:: Data for processing ::
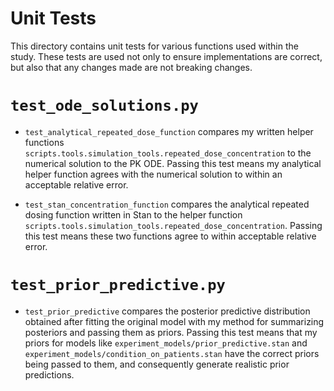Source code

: # Unit Tests

This directory contains unit tests for various functions used within the study.  These tests are used not only to ensure implementations are correct, but also that any changes made are not breaking changes.

# `test_ode_solutions.py`

* `test_analytical_repeated_dose_function` compares my written helper functions `scripts.tools.simulation_tools.repeated_dose_concentration` to the numerical solution to the PK ODE.  Passing this test means my analytical helper function agrees with the numerical solution to within an acceptable relative error.

* `test_stan_concentration_function` compares the analytical repeated dosing function written in Stan to the helper function `scripts.tools.simulation_tools.repeated_dose_concentration`.  Passing this test means these two functions agree to within acceptable relative error.

# `test_prior_predictive.py`

* `test_prior_predictive` compares the posterior predictive distribution obtained after fitting the original model with my method for summarizing posteriors and passing them as priors.  Passing this test means that my priors for models like `experiment_models/prior_predictive.stan` and `experiment_models/condition_on_patients.stan` have the correct priors being passed to them, and consequently generate realistic prior predictions.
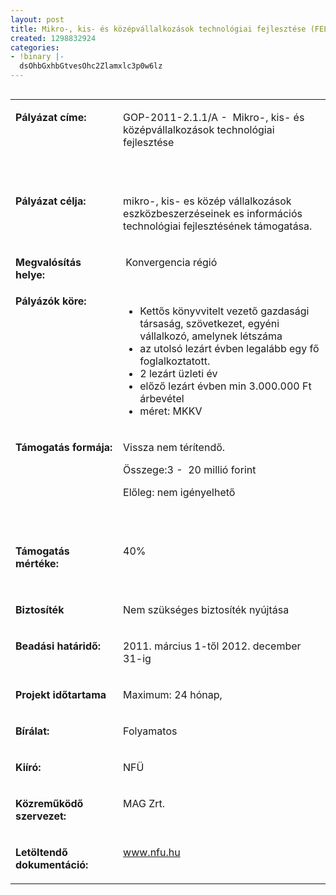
 ```yaml
---
layout: post
title: Mikro-, kis- és középvállalkozások technológiai fejlesztése (FELFÜGGESZTVE!)
created: 1298832924
categories:
- !binary |-
  dsOhbGxhbGtvesOhc2Zlamxlc3p0w6lz
---
```

<table align="left" border="0" cellpadding="0" cellspacing="0"><tbody><tr align="left" valign="top"><td valign="top" width="187"><p><strong>Pályázat címe:</strong></p></td><td valign="top" width="428"><p>GOP-2011-2.1.1/A -&nbsp; Mikro-, kis- és középvállalkozások technológiai fejlesztése</p><p>&nbsp;</p></td></tr><tr align="left" valign="top"><td valign="top" width="187"><p><strong>Pályázat célja:</strong></p></td><td valign="top" width="428"><p>mikro-, kis- es közép vállalkozások eszközbeszerzéseinek es információs technológiai fejlesztésének támogatása.&nbsp;</p></td></tr><tr align="left" valign="top"><td valign="top" width="187"><p><strong>Megvalósítás helye:&nbsp;</strong></p></td><td valign="top" width="428"><p>&nbsp;Konvergencia régió</p></td></tr><tr align="left" valign="top"><td valign="top" width="187"><strong>Pályázók köre:&nbsp;</strong></td><td valign="top" width="428"><ul><li>Kettős könyvvitelt vezető gazdasági társaság, szövetkezet, egyéni vállalkozó, amelynek létszáma</li><li>az utolsó lezárt évben legalább egy fő foglalkoztatott.</li><li>2 lezárt üzleti év</li><li>előző lezárt évben min 3.000.000 Ft árbevétel</li><li>méret: MKKV</li></ul></td></tr><tr align="left" valign="top"><td valign="top" width="187"><p><strong>Támogatás formája:</strong></p></td><td valign="top" width="428"><p>Vissza nem térítendő.</p><p>Összege:3 - &nbsp;20 millió forint</p><p>Előleg: nem igényelhető &nbsp;</p><p>&nbsp;</p></td></tr><tr align="left" valign="top"><td valign="top" width="187"><p><strong>Támogatás mértéke:</strong></p></td><td valign="top" width="428"><p>40%</p><p>&nbsp;</p></td></tr><tr align="left" valign="top"><td valign="top" width="187"><p><strong>Biztosíték</strong></p></td><td valign="top" width="428"><p>Nem szükséges biztosíték nyújtása</p></td></tr><tr align="left" valign="top"><td valign="top" width="187"><p><strong>Beadási határidő:</strong></p></td><td valign="top" width="428"><p>2011. március 1-től 2012. december 31-ig &nbsp;</p></td></tr><tr align="left" valign="top"><td valign="top" width="187"><p><strong>Projekt időtartama</strong></p></td><td valign="top" width="428"><p>Maximum: 24 hónap,</p></td></tr><tr align="left" valign="top"><td valign="top" width="187"><p><strong>Bírálat:</strong></p></td><td valign="top" width="428"><p>Folyamatos</p></td></tr><tr align="left" valign="top"><td valign="top" width="187"><p><strong>Kiíró:</strong></p></td><td valign="top" width="428"><p>NFÜ</p></td></tr><tr align="left" valign="top"><td valign="top" width="187"><p><strong>Közreműködő szervezet:</strong></p></td><td valign="top" width="428"><p>MAG Zrt.</p></td></tr><tr align="left" valign="top"><td valign="top" width="187"><p><strong>Letöltendő dokumentáció: </strong></p></td><td valign="top" width="428"><p><a href="http://www.nfu.hu/">www.nfu.hu</a></p></td></tr></tbody></table><p>&nbsp;</p>
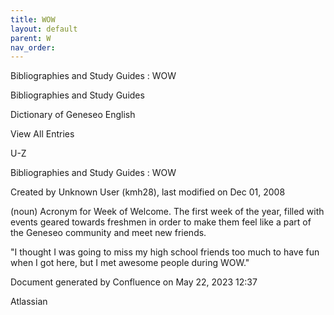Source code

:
 ```yaml
---
title: WOW
layout: default
parent: W
nav_order:
---
```


Bibliographies and Study Guides : WOW

Bibliographies and Study Guides

Dictionary of Geneseo English

View All Entries

U-Z

Bibliographies and Study Guides : WOW

Created by  Unknown User (kmh28), last modified on Dec 01, 2008

(noun) Acronym for Week of Welcome. The first week of the year, filled with events geared towards freshmen in order to make them feel like a part of the Geneseo community and meet new friends.

&quot;I thought I was going to miss my high school friends too much to have fun when I got here, but I met awesome people during WOW.&quot; 

Document generated by Confluence on May 22, 2023 12:37

Atlassian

:: Your objective ::
Each record must be repeated exactly, and no picture may be carried over.

:: Solution to this problem ::
Source code

: # Unit Tests

This directory contains unit tests for various functions used within the study.  These tests are used not only to ensure implementations are correct, but also that any changes made are not breaking changes.

# `test_ode_solutions.py`

* `test_analytical_repeated_dose_function` compares my written helper functions `scripts.tools.simulation_tools.repeated_dose_concentration` to the numerical solution to the PK ODE.  Passing this test means my analytical helper function agrees with the numerical solution to within an acceptable relative error.

* `test_stan_concentration_function` compares the analytical repeated dosing function written in Stan to the helper function `scripts.tools.simulation_tools.repeated_dose_concentration`.  Passing this test means these two functions agree to within acceptable relative error.

# `test_prior_predictive.py`

* `test_prior_predictive` compares the posterior predictive distribution obtained after fitting the original model with my method for summarizing posteriors and passing them as priors.  Passing this test means that my priors for models like `experiment_models/prior_predictive.stan` and `experiment_models/condition_on_patients.stan` have the correct priors being passed to them, and consequently generate realistic prior predictions.
 ```yaml
---
layout: post
title: Mikro-, kis- és középvállalkozások technológiai fejlesztése (FELFÜGGESZTVE!)
created: 1298832924
categories:
- !binary |-
  dsOhbGxhbGtvesOhc2Zlamxlc3p0w6lz
---
```

<table align="left" border="0" cellpadding="0" cellspacing="0"><tbody><tr align="left" valign="top"><td valign="top" width="187"><p><strong>Pályázat címe:</strong></p></td><td valign="top" width="428"><p>GOP-2011-2.1.1/A -&nbsp; Mikro-, kis- és középvállalkozások technológiai fejlesztése</p><p>&nbsp;</p></td></tr><tr align="left" valign="top"><td valign="top" width="187"><p><strong>Pályázat célja:</strong></p></td><td valign="top" width="428"><p>mikro-, kis- es közép vállalkozások eszközbeszerzéseinek es információs technológiai fejlesztésének támogatása.&nbsp;</p></td></tr><tr align="left" valign="top"><td valign="top" width="187"><p><strong>Megvalósítás helye:&nbsp;</strong></p></td><td valign="top" width="428"><p>&nbsp;Konvergencia régió</p></td></tr><tr align="left" valign="top"><td valign="top" width="187"><strong>Pályázók köre:&nbsp;</strong></td><td valign="top" width="428"><ul><li>Kettős könyvvitelt vezető gazdasági társaság, szövetkezet, egyéni vállalkozó, amelynek létszáma</li><li>az utolsó lezárt évben legalább egy fő foglalkoztatott.</li><li>2 lezárt üzleti év</li><li>előző lezárt évben min 3.000.000 Ft árbevétel</li><li>méret: MKKV</li></ul></td></tr><tr align="left" valign="top"><td valign="top" width="187"><p><strong>Támogatás formája:</strong></p></td><td valign="top" width="428"><p>Vissza nem térítendő.</p><p>Összege:3 - &nbsp;20 millió forint</p><p>Előleg: nem igényelhető &nbsp;</p><p>&nbsp;</p></td></tr><tr align="left" valign="top"><td valign="top" width="187"><p><strong>Támogatás mértéke:</strong></p></td><td valign="top" width="428"><p>40%</p><p>&nbsp;</p></td></tr><tr align="left" valign="top"><td valign="top" width="187"><p><strong>Biztosíték</strong></p></td><td valign="top" width="428"><p>Nem szükséges biztosíték nyújtása</p></td></tr><tr align="left" valign="top"><td valign="top" width="187"><p><strong>Beadási határidő:</strong></p></td><td valign="top" width="428"><p>2011. március 1-től 2012. december 31-ig &nbsp;</p></td></tr><tr align="left" valign="top"><td valign="top" width="187"><p><strong>Projekt időtartama</strong></p></td><td valign="top" width="428"><p>Maximum: 24 hónap,</p></td></tr><tr align="left" valign="top"><td valign="top" width="187"><p><strong>Bírálat:</strong></p></td><td valign="top" width="428"><p>Folyamatos</p></td></tr><tr align="left" valign="top"><td valign="top" width="187"><p><strong>Kiíró:</strong></p></td><td valign="top" width="428"><p>NFÜ</p></td></tr><tr align="left" valign="top"><td valign="top" width="187"><p><strong>Közreműködő szervezet:</strong></p></td><td valign="top" width="428"><p>MAG Zrt.</p></td></tr><tr align="left" valign="top"><td valign="top" width="187"><p><strong>Letöltendő dokumentáció: </strong></p></td><td valign="top" width="428"><p><a href="http://www.nfu.hu/">www.nfu.hu</a></p></td></tr></tbody></table><p>&nbsp;</p>
Source code

:
 ```yaml
---
title: WOW
layout: default
parent: W
nav_order:
---
```


Bibliographies and Study Guides : WOW

Bibliographies and Study Guides

Dictionary of Geneseo English

View All Entries

U-Z

Bibliographies and Study Guides : WOW

Created by  Unknown User (kmh28), last modified on Dec 01, 2008

(noun) Acronym for Week of Welcome. The first week of the year, filled with events geared towards freshmen in order to make them feel like a part of the Geneseo community and meet new friends.

&quot;I thought I was going to miss my high school friends too much to have fun when I got here, but I met awesome people during WOW.&quot; 

Document generated by Confluence on May 22, 2023 12:37

Atlassian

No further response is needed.